◆ **WHAT TO DO**: Two lines in the data below mark the range: the one with "# CryptoNews" and the one with "seconds (1 hour)". Return both, along with every line between them, exactly.

SUPPLIED ENTRIES Start Marker

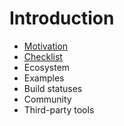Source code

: # Introduction

* [Motivation](https://rdpanek1.gitbooks.io/teststack/content/docs/introduction/motivation.html)
* [Checklist](https://rdpanek1.gitbooks.io/teststack/content/docs/introduction/checklist.html)
* Ecosystem
* Examples
* Build statuses
* Community
* Third-party tools
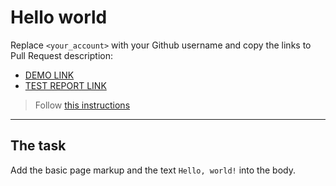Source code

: # Hello world
Replace `<your_account>` with your Github username and copy the links to Pull Request description:
- [DEMO LINK](https://Dima2D.github.io/layout_hello-world/)
- [TEST REPORT LINK](https://Dima2D.github.io/layout_hello-world/report/html_report/)

> Follow [this instructions](https://mate-academy.github.io/layout_task-guideline/#how-to-solve-the-layout-tasks-on-github)
___

## The task
Add the basic page markup and the text `Hello, world!` into the body.
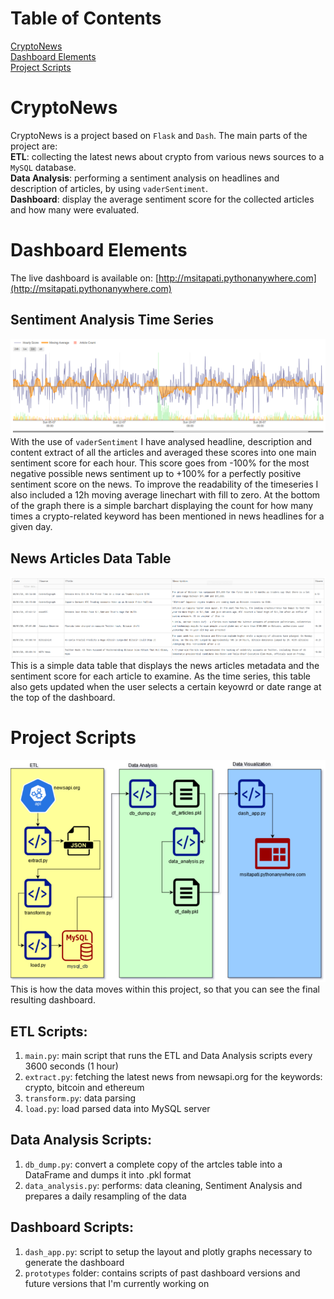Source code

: # Table of Contents
[CryptoNews](#cryptonews) <br>
[Dashboard Elements](#dashboard-elements) <br>
[Project Scripts](#project-scripts) <br>

# CryptoNews
CryptoNews is a project based on `Flask` and `Dash`. The main parts of the project are: <br>
**ETL**: collecting the latest news about crypto from various news sources to a `MySQL` database. <br>
**Data Analysis**: performing a sentiment analysis on headlines and description of articles, by using `vaderSentiment`. <br>
**Dashboard**: display the average sentiment score for the collected articles and how many were evaluated.

# Dashboard Elements
The live dashboard is available on: [http://msitapati.pythonanywhere.com](http://msitapati.pythonanywhere.com) 

## Sentiment Analysis Time Series
![img/time_series.png](img/time_series.png) <br>
With the use of `vaderSentiment` I have analysed headline, description and content extract of all the articles and averaged these scores into one main sentiment score for each hour. This score goes from -100% for the most negative possible news sentiment up to +100% for a perfectly positive sentiment score on the news.
To improve the readability of the timeseries I also included a 12h moving average linechart with fill to zero.
At the bottom of the graph there is a simple barchart displaying the count for how many times a crypto-related keyword has been mentioned in news headlines for a given day.

## News Articles Data Table
![img/data_table.png](img/data_table.png) <br>
This is a simple data table that displays the news articles metadata and the sentiment score for each article to examine.
As the time series, this table also gets updated when the user selects a certain keyowrd or date range at the top of the dashboard.

# Project Scripts
![img/crypto_news.png](img/crypto_news.png) <br>
This is how the data moves within this project, so that you can see the final resulting dashboard.

## ETL Scripts:
1) `main.py`: main script that runs the ETL and Data Analysis scripts every 3600 seconds (1 hour)
2) `extract.py`: fetching the latest news from newsapi.org for the keywords: crypto, bitcoin and ethereum <br>
3) `transform.py`: data parsing <br>
4) `load.py`: load parsed data into MySQL server <br>

## Data Analysis Scripts:
1) `db_dump.py`: convert a complete copy of the artcles table into a DataFrame and dumps it into .pkl format <br>
2) `data_analysis.py`: performs: data cleaning, Sentiment Analysis and prepares a daily resampling of the data <br>

## Dashboard Scripts:
1) `dash_app.py`: script to setup the layout and plotly graphs necessary to generate the dashboard <br>
2) `prototypes` folder: contains scripts of past dashboard versions and future versions that I'm currently working on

SUPPLIED ENTRIES End Marker

◆ **RESULT OF THIS TASK**:
# CryptoNews
CryptoNews is a project based on `Flask` and `Dash`. The main parts of the project are: <br>
**ETL**: collecting the latest news about crypto from various news sources to a `MySQL` database. <br>
**Data Analysis**: performing a sentiment analysis on headlines and description of articles, by using `vaderSentiment`. <br>
**Dashboard**: display the average sentiment score for the collected articles and how many were evaluated.

# Dashboard Elements
The live dashboard is available on: [http://msitapati.pythonanywhere.com](http://msitapati.pythonanywhere.com) 

## Sentiment Analysis Time Series
![img/time_series.png](img/time_series.png) <br>
With the use of `vaderSentiment` I have analysed headline, description and content extract of all the articles and averaged these scores into one main sentiment score for each hour. This score goes from -100% for the most negative possible news sentiment up to +100% for a perfectly positive sentiment score on the news.
To improve the readability of the timeseries I also included a 12h moving average linechart with fill to zero.
At the bottom of the graph there is a simple barchart displaying the count for how many times a crypto-related keyword has been mentioned in news headlines for a given day.

## News Articles Data Table
![img/data_table.png](img/data_table.png) <br>
This is a simple data table that displays the news articles metadata and the sentiment score for each article to examine.
As the time series, this table also gets updated when the user selects a certain keyowrd or date range at the top of the dashboard.

# Project Scripts
![img/crypto_news.png](img/crypto_news.png) <br>
This is how the data moves within this project, so that you can see the final resulting dashboard.

## ETL Scripts:
1) `main.py`: main script that runs the ETL and Data Analysis scripts every 3600 seconds (1 hour)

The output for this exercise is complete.